MODULE 4: INFORMING CONTEXTS. WEEK 10.
At the end of last week it was noted by a tutor and some of my peers that my current work lacks consistency. Despite having shown the work already during this module, a lack of consistency had not been flagged up before. So it was a bit of a shock to be told this and to recognise that I wasn’t quite where I thought I was.
I understand that there is a differentiation between the more overtly allegorical work I make and the more ‘straightforward’ portraiture and editorial style work, but it has all been based on the idea of constructed or performative realities. So this new response threw me into some confusion and I have had to push myself through my resulting creative paralysis. A paralysis that was already present due to the constrictive measures that have been the result of the Covid-19 lock-down in the UK.
It’s so important to me that when people view the work they find a way into what I am attempting to communicate, especially as it is born of emotional and psychological intent. I see a lack of consistency as a warning sign that the work (and therefore my own motivations and ideas) is not communicating – there can be a diversity of imagery in a project that will still reach out to it’s audience (for example in the work of Wolfgang Tillmans and Rinko Kawauchi).
Even more concerning is the fact that apparently only a few weeks ago the work must have had at least some consistency. So what has changed?
I’m not sure I can answer that just yet. I know that I’ve been deliberately experimental during this module, and have been encouraged to be. Perhaps I’ve overdone that? Perhaps that’s a problem for people. It was pointed out that I may have two or three strands within the same project. That’s always been evident, I think, and was one of the strengths of my practice at this stage as I was deliberately trying to combine these strands in a way that might support a narrative, poetic drive; one that gave a certain level of ambiguity to the viewer to utilise their own imagination and experience. Now I’m not so sure.

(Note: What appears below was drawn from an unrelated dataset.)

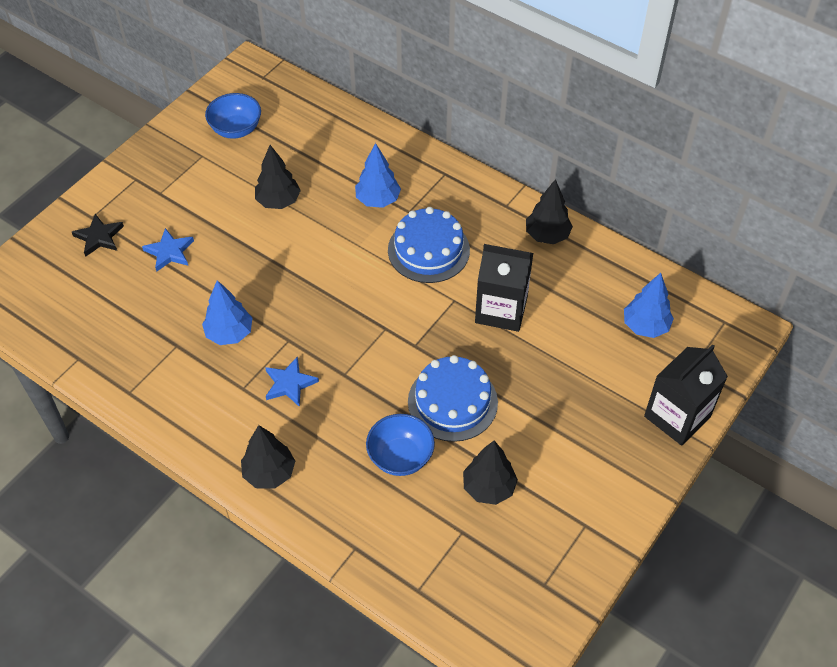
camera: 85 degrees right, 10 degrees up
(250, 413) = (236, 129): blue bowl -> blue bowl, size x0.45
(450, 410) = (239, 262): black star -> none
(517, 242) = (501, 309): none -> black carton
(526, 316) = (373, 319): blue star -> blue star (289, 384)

Throughout the four modules I’ve seen all my work as potential candidates for the final major project -so it’s not like the work in this module has been made out of context from that notion (for me anyway). It could well be that this was an issue at this tutorial: the people viewing the work haven’t had the same journey with it that other tutors and myself have had.
Obviously, you know, we are talking about personal opinions at the end of the day, and I do have to stick by my own work, but this has stymied me and I’ve had to really dig deep to plan and enact some next steps. Allied to this, as I’ve mentioned, is the impact of the sudden societal changes due to Covid-19 and the UK lockdown we are all experiencing. Creating work has changed dramatically and I’m still trying to find a way of moving forward with that. I’m not even sure if I’m going to be making work that actually has relevance to my wider project theme anymore, and that’s confusing and scary.
I work best through practice-led research, something I learned from photographer John Darwell when he mentored me as part of the Redeye Network’s Lightbox programme a few years ago, so I have needed to dig deep this week and push into that process.
One thing that has struck me during this time of isolation we are experiencing globally, is that there are resonances with the cultural and racial isolation I’ve experienced at times throughout my life. Perhaps this offers me some way to key into new work and, although I don’t have a vision for that in terms of how it might or might not fit into my wider practice, I’ve used that this week as a starting point – the work presented here is as a result of that seedling notion and impetus.
As there are tight restrictions on our movements at the moment, I chose to shoot at dawn in the local park across the road from where I live and then at home. Although I had that seed of motivation in my mind, I wasn’t sure what I would find or what I would respond to though I knew I wanted to ensure that I was in some of the images and that I was going to use the park’s tennis courts as a location because tennis has huge significance for me as my deceased brother and I used to play it together a lot when we were younger. But I didn’t want to limit myself so I also I ensured that I remained open to other things that might trigger a response in me, including things at home.
In a recent pop-up lecture course leader Jesse Alexander said that this strange time we find ourselves in was perhaps an opportunity to be playful. I had to force myself to remember that this week as a way out of my paralysis. That is not completely resolved yet I have to say, but I think the only way out for me is to keep making work with an ongoing sense of inquiry, to respond to this situation we are all going through in the best way I can and to accept that at present there is no resolution. Jesse also suggested that this was a time to focus on the intent of the work rather than the aesthetic, this is something that I am keen to maintain, so that was present for me when I made this work.
Only 10 days ago I had an incredible sense of momentum behind my project work. I have lost that at the moment. In fact, I would say that I ground to a halt over the weekend and had no inspiration whatsoever. That, too, is part of the process, it’s just not a great feeling. It causes me anxiety and worry and I have had to dig really deep to move forward and regain a sense of authority over my my work and process.